Dataset records:
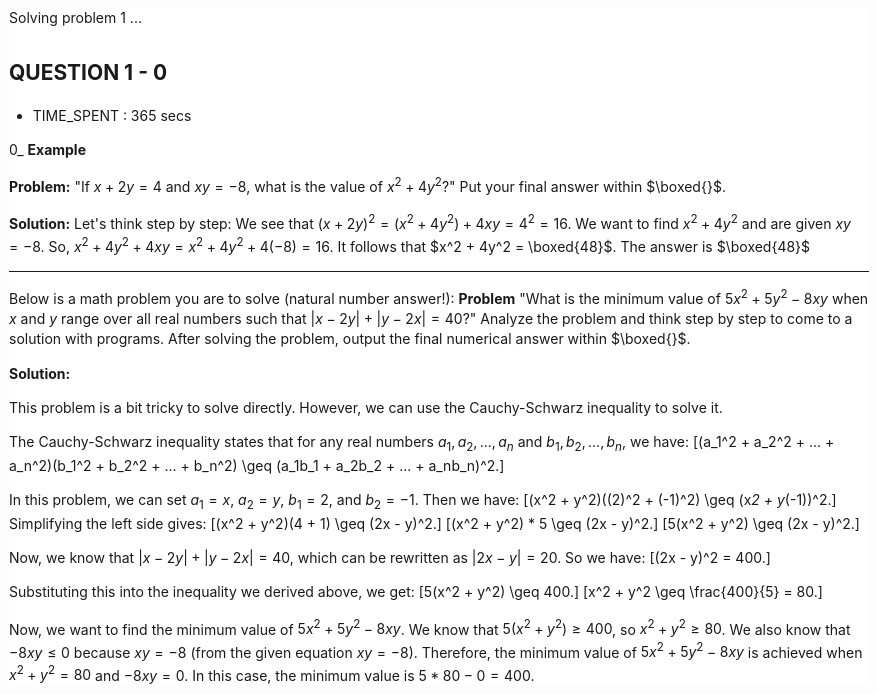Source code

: Solving problem 1 ...



## QUESTION 1 - 0 
- TIME_SPENT : 365 secs

0_
**Example**

**Problem:** 
"If $x + 2y= 4$ and $xy = -8$, what is the value of $x^2 + 4y^2$?"
Put your final answer within $\boxed{}$.

**Solution:** 
Let's think step by step:
We see that $(x + 2y)^2 = (x^2 + 4y^2) + 4xy = 4^2 = 16$. We want to find $x^2 + 4y^2$ and are given $xy = -8$. So, $x^2 + 4y^2 + 4xy = x^2 + 4y^2 + 4(-8) = 16$. It follows that $x^2 + 4y^2 = \boxed{48}$. The answer is $\boxed{48}$


---

Below is a math problem you are to solve (natural number answer!):
**Problem**
"What is the minimum value of $5x^2+5y^2-8xy$ when $x$ and $y$ range over all real numbers such that $|x-2y| + |y-2x| = 40$?"
Analyze the problem and think step by step to come to a solution with programs. After solving the problem, output the final numerical answer within $\boxed{}$.

**Solution:**


This problem is a bit tricky to solve directly. However, we can use the Cauchy-Schwarz inequality to solve it.

The Cauchy-Schwarz inequality states that for any real numbers $a_1, a_2, ..., a_n$ and $b_1, b_2, ..., b_n$, we have:
\[(a_1^2 + a_2^2 + ... + a_n^2)(b_1^2 + b_2^2 + ... + b_n^2) \geq (a_1b_1 + a_2b_2 + ... + a_nb_n)^2.\]

In this problem, we can set $a_1 = x$, $a_2 = y$, $b_1 = 2$, and $b_2 = -1$. Then we have:
\[(x^2 + y^2)((2)^2 + (-1)^2) \geq (x*2 + y*(-1))^2.\]
Simplifying the left side gives:
\[(x^2 + y^2)(4 + 1) \geq (2x - y)^2.\]
\[(x^2 + y^2) * 5 \geq (2x - y)^2.\]
\[5(x^2 + y^2) \geq (2x - y)^2.\]

Now, we know that $|x-2y| + |y-2x| = 40$, which can be rewritten as $|2x - y| = 20$. So we have:
\[(2x - y)^2 = 400.\]

Substituting this into the inequality we derived above, we get:
\[5(x^2 + y^2) \geq 400.\]
\[x^2 + y^2 \geq \frac{400}{5} = 80.\]

Now, we want to find the minimum value of $5x^2 + 5y^2 - 8xy$. We know that $5(x^2 + y^2) \geq 400$, so $x^2 + y^2 \geq 80$. We also know that $-8xy \leq 0$ because $xy = -8$ (from the given equation $xy = -8$). Therefore, the minimum value of $5x^2 + 5y^2 - 8xy$ is achieved when $x^2 + y^2 = 80$ and $-8xy = 0$. In this case, the minimum value is $5*80 - 0 = 400$.
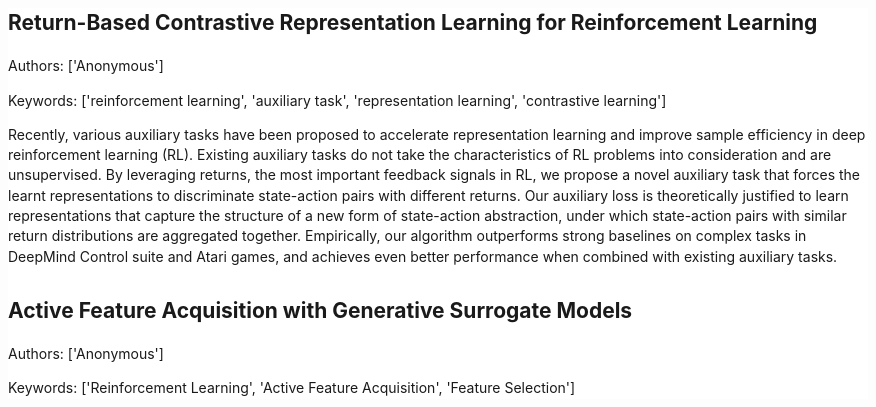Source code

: ## Return-Based Contrastive Representation Learning for Reinforcement  Learning

Authors: ['Anonymous']

Keywords: ['reinforcement learning', 'auxiliary task', 'representation learning', 'contrastive learning']

Recently, various auxiliary tasks have been proposed to accelerate representation learning and improve sample efficiency in deep reinforcement learning (RL). Existing auxiliary tasks do not take the characteristics of RL problems into consideration and are unsupervised. By leveraging returns, the most important feedback signals in RL, we propose a novel auxiliary task that forces the learnt representations to discriminate state-action pairs with different returns. Our auxiliary loss is theoretically justified to learn representations that capture the structure of a new form of state-action abstraction, under which state-action pairs with similar return distributions are aggregated together. Empirically, our algorithm outperforms strong baselines on complex tasks in DeepMind Control suite and Atari games, and achieves even better performance when combined with existing auxiliary tasks.

## Active Feature Acquisition with Generative Surrogate Models

Authors: ['Anonymous']

Keywords: ['Reinforcement Learning', 'Active Feature Acquisition', 'Feature Selection']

Task goal:
Select all lines in the listing that include the word "Acquisition".

Answer space:
## Active Feature Acquisition with Generative Surrogate Models
Keywords: ['Reinforcement Learning', 'Active Feature Acquisition', 'Feature Selection']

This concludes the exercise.